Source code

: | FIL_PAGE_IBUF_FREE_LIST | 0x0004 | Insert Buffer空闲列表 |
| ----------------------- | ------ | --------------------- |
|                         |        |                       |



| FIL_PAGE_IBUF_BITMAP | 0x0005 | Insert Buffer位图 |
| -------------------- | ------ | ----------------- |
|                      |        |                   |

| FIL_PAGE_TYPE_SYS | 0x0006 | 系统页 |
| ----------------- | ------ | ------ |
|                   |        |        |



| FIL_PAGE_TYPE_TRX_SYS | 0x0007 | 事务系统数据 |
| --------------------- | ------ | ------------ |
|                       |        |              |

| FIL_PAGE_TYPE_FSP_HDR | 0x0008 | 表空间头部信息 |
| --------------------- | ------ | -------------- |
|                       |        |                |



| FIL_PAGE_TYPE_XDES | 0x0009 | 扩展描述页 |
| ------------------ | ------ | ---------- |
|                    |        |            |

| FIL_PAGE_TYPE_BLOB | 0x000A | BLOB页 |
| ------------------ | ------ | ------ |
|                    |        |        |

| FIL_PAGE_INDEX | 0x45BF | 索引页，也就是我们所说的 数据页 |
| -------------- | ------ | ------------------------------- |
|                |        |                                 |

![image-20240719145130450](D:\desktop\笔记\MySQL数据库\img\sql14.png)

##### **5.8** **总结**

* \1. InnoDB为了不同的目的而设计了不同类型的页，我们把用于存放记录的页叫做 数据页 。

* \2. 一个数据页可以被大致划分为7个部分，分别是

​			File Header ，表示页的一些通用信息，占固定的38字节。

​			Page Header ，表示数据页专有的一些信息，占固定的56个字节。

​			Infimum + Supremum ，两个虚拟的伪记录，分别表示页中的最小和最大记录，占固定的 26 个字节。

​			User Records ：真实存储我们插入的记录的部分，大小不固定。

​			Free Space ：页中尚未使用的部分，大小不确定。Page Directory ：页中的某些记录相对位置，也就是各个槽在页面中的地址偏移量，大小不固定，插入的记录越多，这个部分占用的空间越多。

◇ ◇ ◇ ◇ ◇ ◇ ◇

§ Task description
Reproduce exactly the line that holds "0x0008 | 表空间头部信息 |", then every line after it, ending with the final line of the records above.

§ Your solution
| FIL_PAGE_TYPE_FSP_HDR | 0x0008 | 表空间头部信息 |
| --------------------- | ------ | -------------- |
|                       |        |                |



| FIL_PAGE_TYPE_XDES | 0x0009 | 扩展描述页 |
| ------------------ | ------ | ---------- |
|                    |        |            |

| FIL_PAGE_TYPE_BLOB | 0x000A | BLOB页 |
| ------------------ | ------ | ------ |
|                    |        |        |

| FIL_PAGE_INDEX | 0x45BF | 索引页，也就是我们所说的 数据页 |
| -------------- | ------ | ------------------------------- |
|                |        |                                 |

![image-20240719145130450](D:\desktop\笔记\MySQL数据库\img\sql14.png)

##### **5.8** **总结**

* \1. InnoDB为了不同的目的而设计了不同类型的页，我们把用于存放记录的页叫做 数据页 。

* \2. 一个数据页可以被大致划分为7个部分，分别是

​			File Header ，表示页的一些通用信息，占固定的38字节。

​			Page Header ，表示数据页专有的一些信息，占固定的56个字节。

​			Infimum + Supremum ，两个虚拟的伪记录，分别表示页中的最小和最大记录，占固定的 26 个字节。

​			User Records ：真实存储我们插入的记录的部分，大小不固定。

​			Free Space ：页中尚未使用的部分，大小不确定。Page Directory ：页中的某些记录相对位置，也就是各个槽在页面中的地址偏移量，大小不固定，插入的记录越多，这个部分占用的空间越多。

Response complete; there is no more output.